How Differential Attention Works (as understood)
- The core change: split Q/K into two groups, compute two softmax attention maps, then subtract (with a learnable scaling λ).
- Intuition offered:
- Standard softmax can’t truly zero out irrelevant tokens and gives tiny attention everywhere, which “poisons” outputs and has weak gradients.
- Subtracting two softmaxes allows exact or near-zero and even negative attention, improving sparsity and expressiveness.
- Outputs are no longer constrained to the convex hull of value vectors, giving each head more representational range.
- Analogies used: differential signaling / noise-cancelling, “negative attention” (actively suppress distracting tokens), and canceling ROPE-induced long-range positional noise.

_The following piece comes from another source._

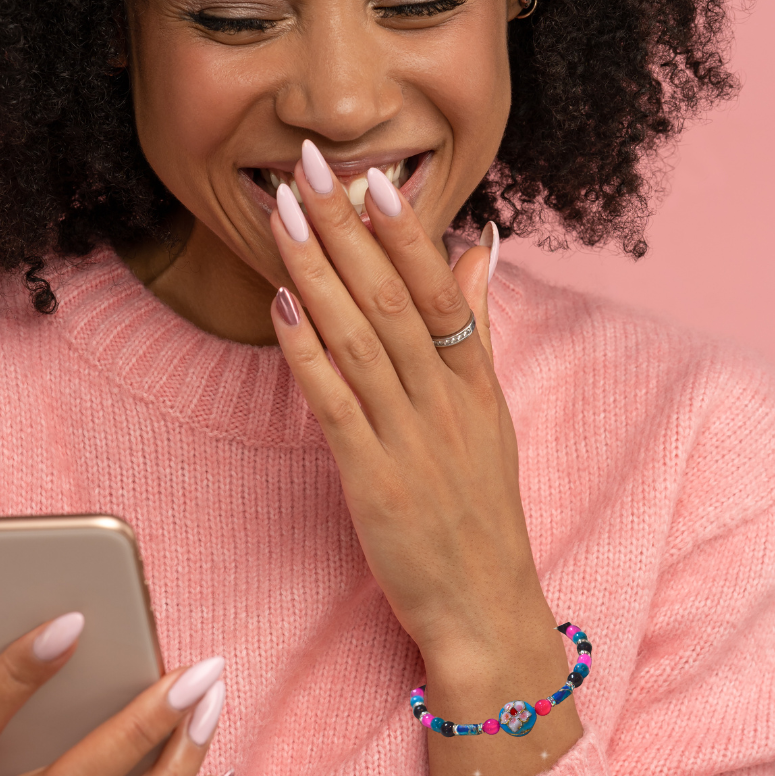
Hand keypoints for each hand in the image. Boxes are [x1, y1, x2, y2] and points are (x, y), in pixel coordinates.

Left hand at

- Some think the main effect is helping the model separate signal from irrelevant context, which then reduces hallucinations in QA/summarization.
Performance, scaling, and trade-offs
- Reported gains: similar quality with ~65% of parameters/tokens; strong robustness under 4–6 bit quantization; improved long-context retrieval.
- Cost: effectively doing attention twice per layer, increasing KV-cache size and reducing speed (~10–30% slower mentioned).
- Several note that smaller models with this attention may still be attractive for edge or local inference despite the slowdown.
Creativity, RAG, and application concerns
- Some worry reducing “hallucination” might also dampen creativity or interpolation between concepts; others see hallucination as sampling error, not creativity.
- For RAG, stricter focus on provided documents is seen as unambiguously good.
- Many view hallucinations as inevitable in text-only models; gains are about lowering rates, not eliminating them.
Methodological questions and skepticism
- Commenters ask for clearer ablations: is the gain really from differential attention versus other hyperparameters, norms, activation functions, or training setups?
- Some question the λ scheduling formula and lack of detailed justification.
- Others see the change as simple, elegant, and likely to be widely tried, but note open questions about impact on generality vs robustness.